Dr Ava Kanyeredzi is a Senior Lecturer on the Forensic, Clinical and Community Psychology courses at the University of East London. Her research interests include intersectional feminist perspectives on experiences of the body, violence and abuse, gender, race, culture, faith, mental distress, and forensic psychiatric facilities using qualitative, visual/creative methods. Her current project looks at how faith communities within Black British Pentecostal churches respond to reports of domestic abuse. Ava was invited to join this project after carrying out research with African and Caribbean heritage women with experience of violence/abuse all of whom shared their faith religion/spirituality as important in their journeys towards safety/recovery. Ava is also a trustee of the End Violence Against Women Coalition.
Faeeza Vaid MBE has an academic background in Law and Religious Studies, and extensive understanding of the lived experiences of Muslim women in the UK. Faeeza has combined her knowledge, skills, confidence and passion for justice, in order to be a force of social change through research, advocacy, campaigning and policy development in the UK. Faeeza's Masters dissertation done at the University of Warwick was entitled: 'Notions of Scholarly Religious Knowledge Authorities in Muslim Societies and Muslim Women's Movements as Challenges to the Current Status Quo.' Faeeza became Executive Director of MWNUK in September 2011 and has proved herself as a standout leader with excellent operational and strategic management skills. Her role has involved a myriad of project and program development, training and facilitation, and as a naturally talented public speaker, promoting issues through speaking at events and in the media. In the 2019 Queen's New Year's Honours Faeeza was awarded an MBE for Services to Women's Rights.

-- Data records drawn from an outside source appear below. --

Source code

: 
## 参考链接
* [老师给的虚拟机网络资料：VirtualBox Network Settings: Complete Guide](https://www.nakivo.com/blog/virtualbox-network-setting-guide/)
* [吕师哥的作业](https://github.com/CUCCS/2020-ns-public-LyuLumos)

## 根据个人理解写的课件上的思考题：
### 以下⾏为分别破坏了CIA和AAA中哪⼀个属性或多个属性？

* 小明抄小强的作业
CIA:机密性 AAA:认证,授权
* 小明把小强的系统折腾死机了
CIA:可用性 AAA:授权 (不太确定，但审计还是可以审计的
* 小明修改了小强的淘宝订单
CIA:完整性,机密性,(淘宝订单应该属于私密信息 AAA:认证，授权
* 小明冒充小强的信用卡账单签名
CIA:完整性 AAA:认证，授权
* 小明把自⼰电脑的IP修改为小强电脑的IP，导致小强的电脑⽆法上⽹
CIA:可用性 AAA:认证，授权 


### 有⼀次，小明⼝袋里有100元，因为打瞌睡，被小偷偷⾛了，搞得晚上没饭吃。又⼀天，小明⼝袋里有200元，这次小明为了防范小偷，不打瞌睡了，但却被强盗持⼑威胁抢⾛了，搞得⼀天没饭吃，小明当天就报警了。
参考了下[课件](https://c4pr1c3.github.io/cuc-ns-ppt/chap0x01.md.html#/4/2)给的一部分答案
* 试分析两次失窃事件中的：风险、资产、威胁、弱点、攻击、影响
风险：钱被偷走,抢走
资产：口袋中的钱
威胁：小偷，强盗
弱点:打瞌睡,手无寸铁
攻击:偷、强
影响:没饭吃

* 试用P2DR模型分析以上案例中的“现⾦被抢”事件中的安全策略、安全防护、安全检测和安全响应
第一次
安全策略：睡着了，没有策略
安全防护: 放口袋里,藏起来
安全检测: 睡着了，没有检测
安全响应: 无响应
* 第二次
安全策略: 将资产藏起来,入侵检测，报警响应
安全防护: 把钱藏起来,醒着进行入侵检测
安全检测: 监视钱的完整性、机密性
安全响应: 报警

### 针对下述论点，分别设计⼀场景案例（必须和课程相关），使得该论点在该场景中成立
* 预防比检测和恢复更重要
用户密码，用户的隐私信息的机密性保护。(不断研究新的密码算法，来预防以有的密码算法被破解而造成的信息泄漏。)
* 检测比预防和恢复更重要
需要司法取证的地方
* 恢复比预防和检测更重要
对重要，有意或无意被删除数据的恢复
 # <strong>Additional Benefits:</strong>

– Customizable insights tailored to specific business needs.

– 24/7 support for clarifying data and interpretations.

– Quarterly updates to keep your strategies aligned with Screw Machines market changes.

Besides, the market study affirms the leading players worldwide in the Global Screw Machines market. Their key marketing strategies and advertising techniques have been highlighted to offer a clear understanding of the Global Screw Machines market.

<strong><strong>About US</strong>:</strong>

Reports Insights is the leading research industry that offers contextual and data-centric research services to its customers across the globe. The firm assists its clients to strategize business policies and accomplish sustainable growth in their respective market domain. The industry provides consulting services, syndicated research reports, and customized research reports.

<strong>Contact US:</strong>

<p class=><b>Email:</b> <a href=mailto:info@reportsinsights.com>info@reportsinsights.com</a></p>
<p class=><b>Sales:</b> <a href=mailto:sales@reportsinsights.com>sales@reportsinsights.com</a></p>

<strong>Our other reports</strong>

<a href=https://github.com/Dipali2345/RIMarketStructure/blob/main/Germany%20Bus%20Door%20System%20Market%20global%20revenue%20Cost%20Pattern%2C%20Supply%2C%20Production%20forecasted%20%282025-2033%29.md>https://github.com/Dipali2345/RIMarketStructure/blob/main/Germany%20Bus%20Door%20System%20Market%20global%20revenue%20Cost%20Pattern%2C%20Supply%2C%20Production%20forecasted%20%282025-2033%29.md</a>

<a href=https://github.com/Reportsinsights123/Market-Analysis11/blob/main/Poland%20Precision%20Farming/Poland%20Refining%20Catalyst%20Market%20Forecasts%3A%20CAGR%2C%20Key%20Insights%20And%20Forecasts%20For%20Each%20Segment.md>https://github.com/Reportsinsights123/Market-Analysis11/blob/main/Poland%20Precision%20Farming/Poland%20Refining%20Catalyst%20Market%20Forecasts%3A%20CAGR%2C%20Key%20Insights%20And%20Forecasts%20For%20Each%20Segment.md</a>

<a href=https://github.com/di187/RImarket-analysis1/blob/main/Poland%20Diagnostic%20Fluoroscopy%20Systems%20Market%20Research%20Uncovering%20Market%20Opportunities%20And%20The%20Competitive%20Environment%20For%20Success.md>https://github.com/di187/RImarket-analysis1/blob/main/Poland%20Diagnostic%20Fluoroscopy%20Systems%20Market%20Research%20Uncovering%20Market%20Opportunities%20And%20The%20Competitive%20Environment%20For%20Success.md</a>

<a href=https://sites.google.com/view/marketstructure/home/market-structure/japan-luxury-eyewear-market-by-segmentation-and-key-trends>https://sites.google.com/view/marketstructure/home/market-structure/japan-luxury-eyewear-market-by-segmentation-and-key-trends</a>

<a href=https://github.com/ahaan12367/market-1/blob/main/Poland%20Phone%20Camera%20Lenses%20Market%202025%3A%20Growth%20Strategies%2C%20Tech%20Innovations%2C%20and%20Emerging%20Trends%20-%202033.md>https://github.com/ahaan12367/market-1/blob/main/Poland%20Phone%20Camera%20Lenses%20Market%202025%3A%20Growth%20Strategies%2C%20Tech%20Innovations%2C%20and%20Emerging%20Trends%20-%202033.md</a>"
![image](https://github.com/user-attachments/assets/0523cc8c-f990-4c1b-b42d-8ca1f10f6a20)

Huda Jawad was born in Baghdad and left Iraq at the age of two. She travelled the Middle East throughout her childhood eventually arriving as a political refugee and settling in the UK in 1988. Huda has held various positions in local government, national and international NGOs and charities tackling a range of issues including social exclusion, justice, equality. In 2011, she was the coordinator for a research project that tracked the lives of 100 women who had left their abusive partners, for three years. She is a member of Musawah, the global movement for equality and justice in the Muslim family, and is also a 2017 Clore Social Fellow and Co-Chair of End Violence Against Women Coalition, working to end violence against women and girls in all its forms in the UK. She is the Co-founder of the Faith and VAWG Coalition.